Friday, December 29, 2006

Nature is boss.

A captive African Grey parrot has amazed researchers by displaying a huge vocabulary and the ability to contextualise words and phrases, as well as a sense of humour. When it met Jane Goodall it asked her "Got a chimp?"

This pales in comparison to the storytelling ability shown by a captive male Gorilla (mate of the more famous but less communicative Coco), who was able to describe memories of being taken from his family in the jungle, arriving in America, and how he felt about it, using sign language.

In tests to determine levels of primate intelligence, Orang Utans have been seen picking locks with screwdrivers, which they hide when a keeper comes into view. Is anything more human than deceit?

A Leatherback Turtle that had been electronically tagged was shown to have swum over 8000 miles, from South America to the coast of Cornwall, then back to lay eggs. Male Leatherbacks never leave the ocean, and simply swim around the world their entire lives.

Ravens can repeat words and use basic tools.

A Right Whale's penis is twelve feet long and prehensile. A Giraffe's is four feet long with an elbow-like joint in the middle. When Herring spawn, the sperm forms a thick layer on the surface of the water which can spread across miles of coastline like a huge yellow oil slick.

Komodo Dragons can tell when a Deer is due to give birth and will follow it around until it does, then scoff the baby. And the mother.

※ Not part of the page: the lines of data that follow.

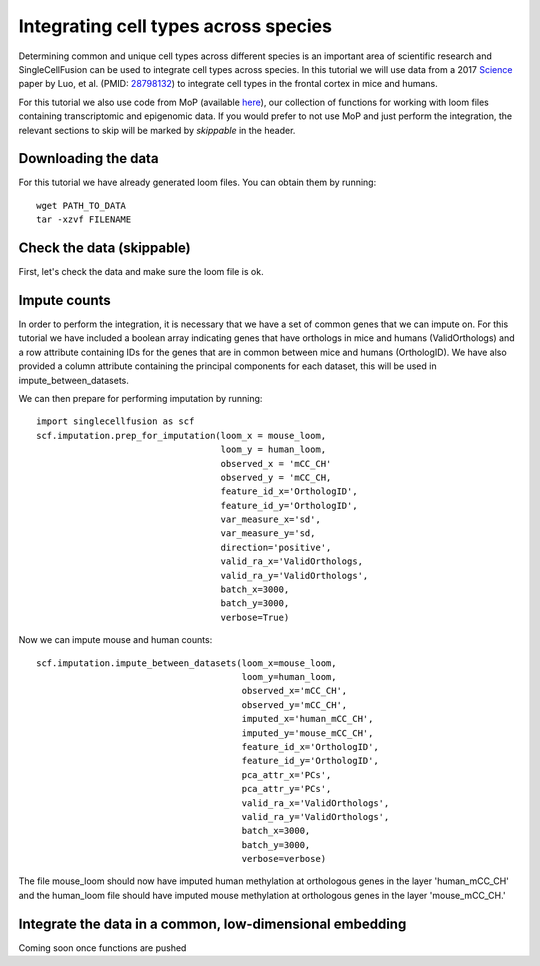Integrating cell types across species
======================================

Determining common and unique cell types across different species is an important area of
scientific research and SingleCellFusion can be used to integrate cell types across species. In
this tutorial we will use data from a 2017
`Science <http://science.sciencemag.org/content/357/6351/600.long>`_ paper by Luo, et al.
(PMID: `28798132 <https://www.ncbi.nlm.nih.gov/pubmed/28798132>`_) to integrate cell types
in the frontal cortex in mice and humans.

For this tutorial we also use code from MoP (available `here <https://github.com/mukamel-lab/mop>`_),
our collection of functions for working with loom files containing transcriptomic
and epigenomic data. If you would prefer to not use MoP and just perform the integration,
the relevant sections to skip will be marked by *skippable* in the header.

Downloading the data
---------------------
For this tutorial we have already generated loom files. You can obtain them by running::

    wget PATH_TO_DATA
    tar -xzvf FILENAME


Check the data (skippable)
---------------------------
First, let's check the data and make sure the loom file is ok.

Impute counts
-------------
In order to perform the integration, it is necessary that we have a set of common genes
that we can impute on. For this tutorial we have included a boolean array indicating genes that
have orthologs in mice and humans (ValidOrthologs) and a row attribute containing IDs for the
genes that are in common between mice and humans (OrthologID). We have also provided a column
attribute containing the principal components for each dataset, this will be used in
impute_between_datasets.

We can then prepare for performing imputation by running::

    import singlecellfusion as scf
    scf.imputation.prep_for_imputation(loom_x = mouse_loom,
                                       loom_y = human_loom,
                                       observed_x = 'mCC_CH'
                                       observed_y = 'mCC_CH,
                                       feature_id_x='OrthologID',
                                       feature_id_y='OrthologID',
                                       var_measure_x='sd',
                                       var_measure_y='sd,
                                       direction='positive',
                                       valid_ra_x='ValidOrthologs,
                                       valid_ra_y='ValidOrthologs',
                                       batch_x=3000,
                                       batch_y=3000,
                                       verbose=True)

Now we can impute mouse and human counts::

    scf.imputation.impute_between_datasets(loom_x=mouse_loom,
                                           loom_y=human_loom,
                                           observed_x='mCC_CH',
                                           observed_y='mCC_CH',
                                           imputed_x='human_mCC_CH',
                                           imputed_y='mouse_mCC_CH',
                                           feature_id_x='OrthologID',
                                           feature_id_y='OrthologID',
                                           pca_attr_x='PCs',
                                           pca_attr_y='PCs',
                                           valid_ra_x='ValidOrthologs',
                                           valid_ra_y='ValidOrthologs',
                                           batch_x=3000,
                                           batch_y=3000,
                                           verbose=verbose)

The file mouse_loom should now have imputed human methylation at orthologous genes in the
layer 'human_mCC_CH' and the human_loom file should have imputed mouse methylation at
orthologous genes in the layer 'mouse_mCC_CH.'

Integrate the data in a common, low-dimensional embedding
----------------------------------------------------------
Coming soon once functions are pushed




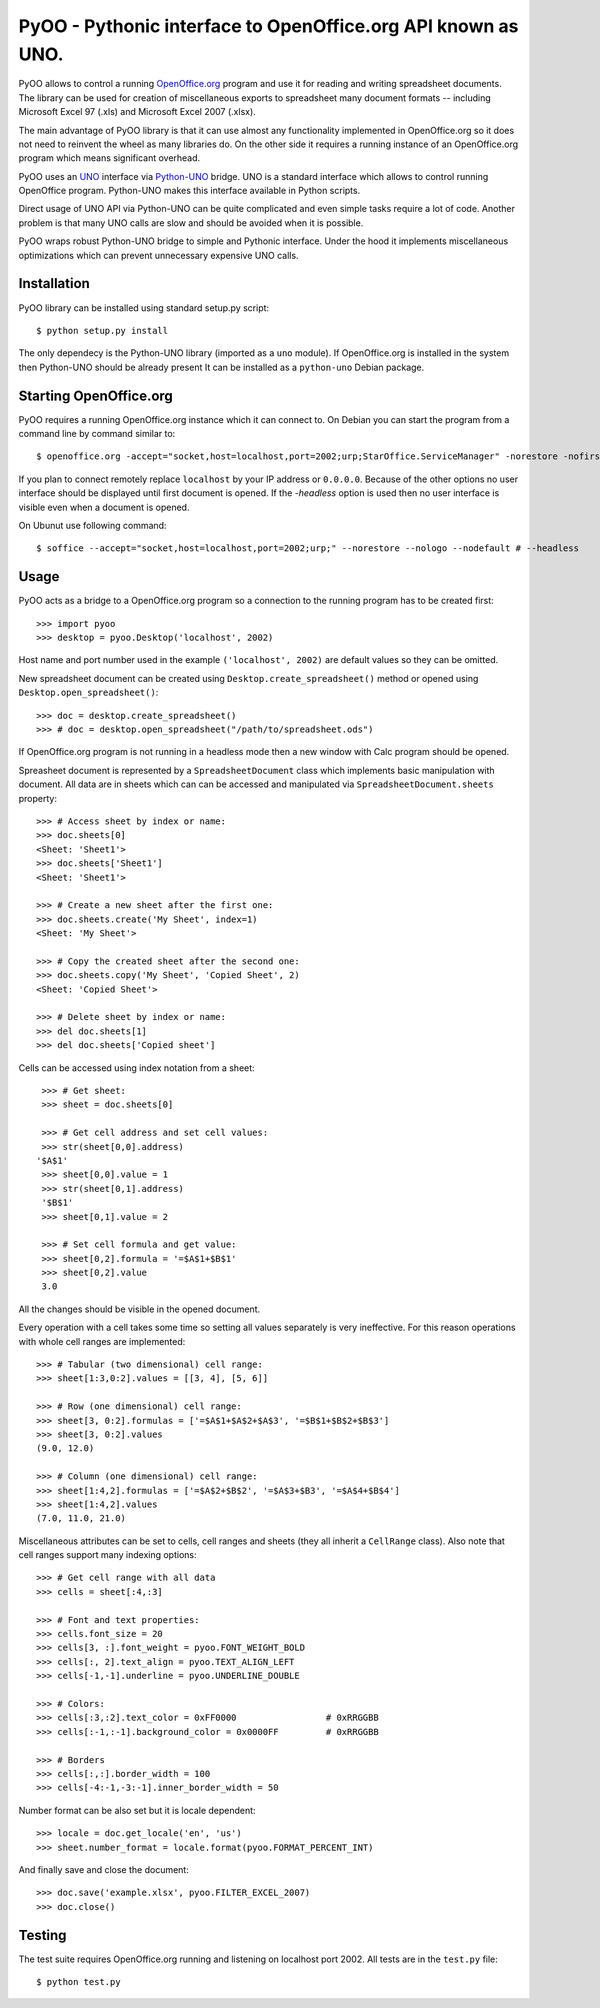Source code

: 
=============================================================
PyOO - Pythonic interface to OpenOffice.org API known as UNO.
=============================================================

PyOO allows to control a running OpenOffice.org_ program and
use it for reading and writing spreadsheet documents.
The library can be used for creation of miscellaneous exports
to spreadsheet many document formats -- including Microsoft
Excel 97 (.xls) and Microsoft Excel 2007 (.xlsx).

The main advantage of PyOO library is that it can use almost any
functionality implemented in OpenOffice.org so it does not need
to reinvent the wheel as many libraries do. On the other
side it requires a running instance of an OpenOffice.org program
which means significant overhead.

PyOO uses an UNO_ interface via Python-UNO_ bridge. UNO is a
standard interface which allows to control running OpenOffice program.
Python-UNO makes this interface available in Python scripts.

Direct usage of UNO API via Python-UNO can be quite complicated
and even simple tasks require a lot of code. Another problem
is that many UNO calls are slow and should be avoided when it
is possible.

PyOO wraps robust Python-UNO bridge to simple and Pythonic
interface. Under the hood it implements miscellaneous
optimizations which can prevent unnecessary expensive UNO
calls.


.. _OpenOffice.org: http://www.openoffice.org/
.. _UNO: http://www.openoffice.org/api/docs/common/ref/com/sun/star/module-ix.html
.. _Python-UNO: http://www.openoffice.org/udk/python/python-bridge.html


Installation
------------

PyOO library can be installed using standard setup.py script: ::

    $ python setup.py install

The only dependecy is the Python-UNO library (imported as a ``uno`` module).
If OpenOffice.org is installed in the system then Python-UNO should be
already present It can be installed as a ``python-uno`` Debian package.


Starting OpenOffice.org
-----------------------


PyOO requires a running OpenOffice.org instance which it can
connect to. On Debian you can start the program from a command
line by command similar to: ::

    $ openoffice.org -accept="socket,host=localhost,port=2002;urp;StarOffice.ServiceManager" -norestore -nofirstwizard -nologo -invisible # -headless

If you plan to connect remotely replace ``localhost`` by your IP address
or ``0.0.0.0``. Because of the other options no user interface should be
displayed until first document is opened. If the `-headless` option is
used then no user interface is visible even when a document is opened.

On Ubunut use following command: ::

    $ soffice --accept="socket,host=localhost,port=2002;urp;" --norestore --nologo --nodefault # --headless



Usage
-----

PyOO acts as a bridge to a OpenOffice.org program so a connection
to the running program has to be created first: ::

    >>> import pyoo
    >>> desktop = pyoo.Desktop('localhost', 2002)

Host name and port number used in the example ``('localhost', 2002)``
are default values so they can be omitted.

New spreadsheet document can be created using ``Desktop.create_spreadsheet()``
method or opened using ``Desktop.open_spreadsheet()``: ::

    >>> doc = desktop.create_spreadsheet()
    >>> # doc = desktop.open_spreadsheet("/path/to/spreadsheet.ods")

If OpenOffice.org program is not running in a headless mode then
a new window with Calc program should be opened.

Spreasheet document is represented by a ``SpreadsheetDocument`` class which
implements basic manipulation with document. All data are in  sheets
which can can be accessed and manipulated via ``SpreadsheetDocument.sheets``
property: ::

    >>> # Access sheet by index or name:
    >>> doc.sheets[0]
    <Sheet: 'Sheet1'>
    >>> doc.sheets['Sheet1']
    <Sheet: 'Sheet1'>

    >>> # Create a new sheet after the first one:
    >>> doc.sheets.create('My Sheet', index=1)
    <Sheet: 'My Sheet'>

    >>> # Copy the created sheet after the second one:
    >>> doc.sheets.copy('My Sheet', 'Copied Sheet', 2)
    <Sheet: 'Copied Sheet'>

    >>> # Delete sheet by index or name:
    >>> del doc.sheets[1]
    >>> del doc.sheets['Copied sheet']

Cells can be accessed using index notation from a sheet: ::

    >>> # Get sheet:
    >>> sheet = doc.sheets[0]

    >>> # Get cell address and set cell values:
    >>> str(sheet[0,0].address)
   '$A$1'
    >>> sheet[0,0].value = 1
    >>> str(sheet[0,1].address)
    '$B$1'
    >>> sheet[0,1].value = 2

    >>> # Set cell formula and get value:
    >>> sheet[0,2].formula = '=$A$1+$B$1'
    >>> sheet[0,2].value
    3.0

All the changes should be visible in the opened document.

Every operation with a cell takes some time so setting all values separately
is very ineffective. For this reason operations with whole cell ranges
are implemented: ::

    >>> # Tabular (two dimensional) cell range:
    >>> sheet[1:3,0:2].values = [[3, 4], [5, 6]]

    >>> # Row (one dimensional) cell range:
    >>> sheet[3, 0:2].formulas = ['=$A$1+$A$2+$A$3', '=$B$1+$B$2+$B$3']
    >>> sheet[3, 0:2].values
    (9.0, 12.0)

    >>> # Column (one dimensional) cell range:
    >>> sheet[1:4,2].formulas = ['=$A$2+$B$2', '=$A$3+$B3', '=$A$4+$B$4']
    >>> sheet[1:4,2].values
    (7.0, 11.0, 21.0)

Miscellaneous attributes can be set to cells, cell ranges and sheets
(they all inherit a ``CellRange`` class). Also note that cell ranges
support many indexing options: ::

    >>> # Get cell range with all data
    >>> cells = sheet[:4,:3]

    >>> # Font and text properties:
    >>> cells.font_size = 20
    >>> cells[3, :].font_weight = pyoo.FONT_WEIGHT_BOLD
    >>> cells[:, 2].text_align = pyoo.TEXT_ALIGN_LEFT
    >>> cells[-1,-1].underline = pyoo.UNDERLINE_DOUBLE

    >>> # Colors:
    >>> cells[:3,:2].text_color = 0xFF0000                 # 0xRRGGBB
    >>> cells[:-1,:-1].background_color = 0x0000FF         # 0xRRGGBB

    >>> # Borders
    >>> cells[:,:].border_width = 100
    >>> cells[-4:-1,-3:-1].inner_border_width = 50

Number format can be also set but it is locale dependent: ::

    >>> locale = doc.get_locale('en', 'us')
    >>> sheet.number_format = locale.format(pyoo.FORMAT_PERCENT_INT)

And finally save and close the document: ::

    >>> doc.save('example.xlsx', pyoo.FILTER_EXCEL_2007)
    >>> doc.close()


Testing
-------

The test suite requires OpenOffice.org running and listening
on localhost port 2002. All tests are in the ``test.py`` file: ::

    $ python test.py


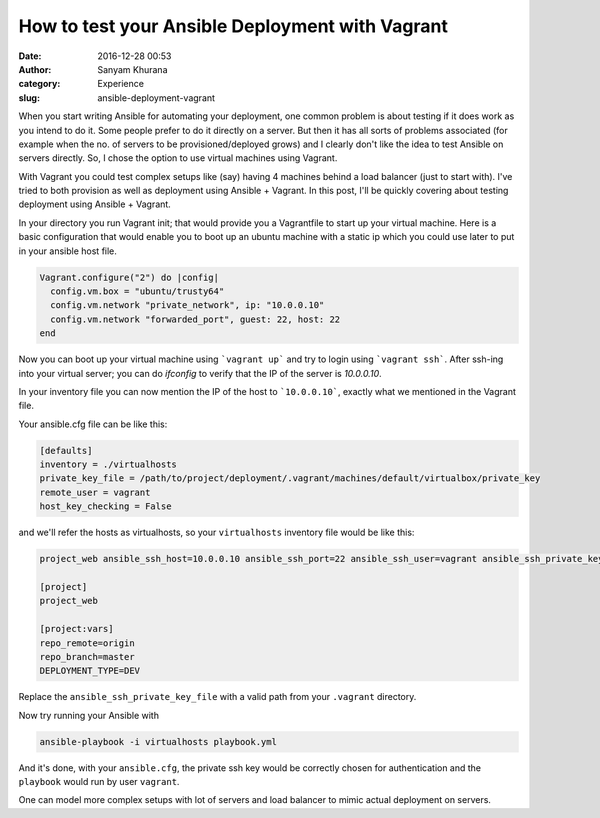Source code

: How to test your Ansible Deployment with Vagrant
################################################
:date: 2016-12-28 00:53
:author: Sanyam Khurana
:category: Experience
:slug: ansible-deployment-vagrant

When you start writing Ansible for automating your deployment, one common problem is about testing if it does work as you intend to do it. Some people prefer to do it directly on a server. But then it has all sorts of problems associated (for example when the no. of servers to be provisioned/deployed grows) and I clearly don't like the idea to test Ansible on servers directly. So, I chose the option to use virtual machines using Vagrant.

With Vagrant you could test complex setups like (say) having 4 machines behind a load balancer (just to start with). I've tried to both provision as well as deployment using Ansible + Vagrant. In this post, I'll be quickly covering about testing deployment using Ansible + Vagrant.

In your directory you run Vagrant init; that would provide you a Vagrantfile to start up your virtual machine. Here is a basic configuration that would enable you to boot up an ubuntu machine with a static ip which you could use later to put in your ansible host file.

.. code:: bash

    Vagrant.configure("2") do |config|
      config.vm.box = "ubuntu/trusty64"
      config.vm.network "private_network", ip: "10.0.0.10"
      config.vm.network "forwarded_port", guest: 22, host: 22
    end


Now you can boot up your virtual machine using ```vagrant up``` and try to login using ```vagrant ssh```. After ssh-ing into your virtual server; you can do `ifconfig` to verify that the IP of the server is `10.0.0.10`.

In your inventory file you can now mention the IP of the host to ```10.0.0.10```, exactly what we mentioned in the Vagrant file.

Your ansible.cfg file can be like this:

.. code:: bash

    [defaults]
    inventory = ./virtualhosts
    private_key_file = /path/to/project/deployment/.vagrant/machines/default/virtualbox/private_key
    remote_user = vagrant
    host_key_checking = False

and we'll refer the hosts as virtualhosts, so your ``virtualhosts`` inventory file would be like this:

.. code:: bash

    project_web ansible_ssh_host=10.0.0.10 ansible_ssh_port=22 ansible_ssh_user=vagrant ansible_ssh_private_key_file=/path/to/project/deployment/.vagrant/machines/default/virtualbox/private_key

    [project]
    project_web

    [project:vars]
    repo_remote=origin
    repo_branch=master
    DEPLOYMENT_TYPE=DEV


Replace the ``ansible_ssh_private_key_file`` with a valid path from your ``.vagrant`` directory.

Now try running your Ansible with 

.. code:: bash

    ansible-playbook -i virtualhosts playbook.yml


And it's done, with your ``ansible.cfg``, the private ssh key would be correctly chosen for authentication and the ``playbook`` would run by user ``vagrant``.

One can model more complex setups with lot of servers and load balancer to mimic actual deployment on servers.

Some people find wildlife boring. There is a word for these people, but I decided a while ago I wasn't going to use it on here.

Sunday, December 17, 2006

Sick

I finally went to the Natural History Museum. It's amazing. The giant sloth skeleton alone would be worth the admission price, if it wasn't free. Easily the best thing I've seen in my life. One gripe though. In a small display called "how you can help the environment" or some shit, a list of green businesses and charities. Among them, British Airways. What, I wonder, could BA possibly be doing to offset the monumental environmental damage that their business by it's nature causes every day? It must be something pretty huge for them to compensate for causing more air pollution and ozone depletion than any other mode of transport, for encouraging the building of yet more runways over Britain's precious grasslands and marshes, for killing birds indiscriminately on every flight. To make up for all this, plus enough on top for them to be listed as a Green organisation. Wow. But further information was not forthcoming in the museum, in any of the literature I picked up, or later on either the NHM or BA's websites. Then I came outside and saw it. The Natural History Museum- primary sponsor, British Airways. Make no mistake, this is on a par with "The Sun presents A History of Feminist Art" or "The Holocaust Museum sponsored by IBM". It sticks in my craw so it does. On a similar note, have you seen "Extinct" on ITV? OMG. Can that joke of television channel not produce anything that doesn't include crap celebrities and a telephone vote? Coming soon- "A Matter of Life and Death". Who will win the jackpot and receive life saving treatment, who will be performing for the final time? Will it be Jade Goody's teenage leukemia sufferer, or Jake from Hollyoaks's AIDS patient- that's good AIDS of course.
Just you wait, it will happen.

Sorry if this post doesn't read very well. I'm knackered.